> Set task A:
Can you reproduce the listing that follows the Feed Into README word for word, leaving the pictures out of your answer?

Feed Into for Ruby

Merge multiple different data streams to a custom structure based on categories. Also easy to expand by a custom module system.


Examples

Merge multiple Streams

require 'feed_into'

channels_settings = {
    name: :blockchain,
    sym: :web,
    options: {},
    regexs: [ [ /https:\/\/your*website.com/ ] ],
    download: :general,
    mining: :rss_one,
    pre: [],
    transform: nil,
    post: [ :pre_titles ]
}

feeds = FeedInto::Group.new( 
    single: { channels: [ channels_settings ] } 
)

urls = [
    'https://your*website.com/1.xml',
    'https://your*website.com/2.xml'
]

feeds
    .analyse( items: urls )
    .merge
    .to_rss( key: :unknown )


Create .rss Categories from multiple Streams

require 'feed_into'

channels_settings = {
    name: :blockchain,
    sym: :web,
    options: {},
    regexs: [ [ /https:\/\/your*website.com/ ] ],
    download: :general,
    mining: :rss_one,
    pre: [],
    transform: nil,
    post: [ :pre_titles ]
}

feeds = FeedInto::Group.new( 
    single: { channels: [ channels_settings ] } 
)

item = [
    {
        name: 'Channel 1',
        url: 'https://your*website.com/1.xml',
        category: :nft
    },
    {
        name: 'Channel 2',
        url: 'https://your*website.com/2.xml',
        category: :crypto
    }
]

feeds
    .analyse( items: urls )
    .merge
    .to_rss_all



Table of Contents

  1. Examples
  2. Quickstart
  3. Setup
  4. Input Types
  5. Methods
  6. Structure
  7. Options
  8. Channels
  9. Contributing
  10. Limitations
  11. Credits
  12. License
  13. Code of Conduct
  14. Support my Work



Quickstart

require 'feed_into'

channels = [
    {
        name: :blockchain,
        sym: :web,
        options: {},
        regexs: [ [ /https:\/\/your*website.com/ ] ],
        download: :general,
        mining: :rss_one,
        pre: [],
        transform: nil,
        post: [ :pre_titles ]
    }
]

feed = FeedInto::Group.new( 
    single: { channels: channels } 
)

urls = [ 'https://your*website.com/1.xml' ]
feed
    .analyse( items: urls )

> Set task B:
In the Feed Into README:
(i) Which category is assigned to 'Channel 2'?
(ii) Which call ends the method chain in the "Merge multiple Streams" section?
(iii) How many URLs does the urls array in the Quickstart hold?

> Data for processing:

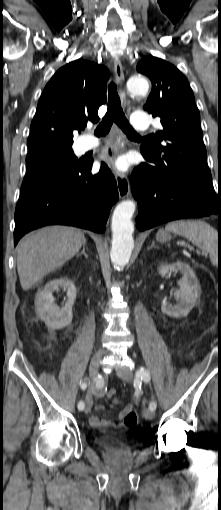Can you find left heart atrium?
I'll return each mask as SVG.
<instances>
[{"instance_id": "1", "label": "left heart atrium", "mask_w": 221, "mask_h": 510, "mask_svg": "<svg viewBox=\"0 0 221 510\" xmlns=\"http://www.w3.org/2000/svg\"><path fill=\"white\" fill-rule=\"evenodd\" d=\"M117 166L120 169H126L128 166V160L126 158H121L117 161Z\"/></svg>"}]
</instances>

> Full output A:
Can you find left heart atrium?
I'll return each mask as SVG.
<instances>
[{"instance_id": "1", "label": "left heart atrium", "mask_w": 221, "mask_h": 510, "mask_svg": "<svg viewBox=\"0 0 221 510\" xmlns=\"http://www.w3.org/2000/svg\"><path fill=\"white\" fill-rule=\"evenodd\" d=\"M117 166L120 169H126L128 166V160L126 158H121L117 161Z\"/></svg>"}]
</instances>

> Full output B:
(i) :crypto
(ii) .to_rss( key: :unknown )
(iii) One: 'https://your*website.com/1.xml'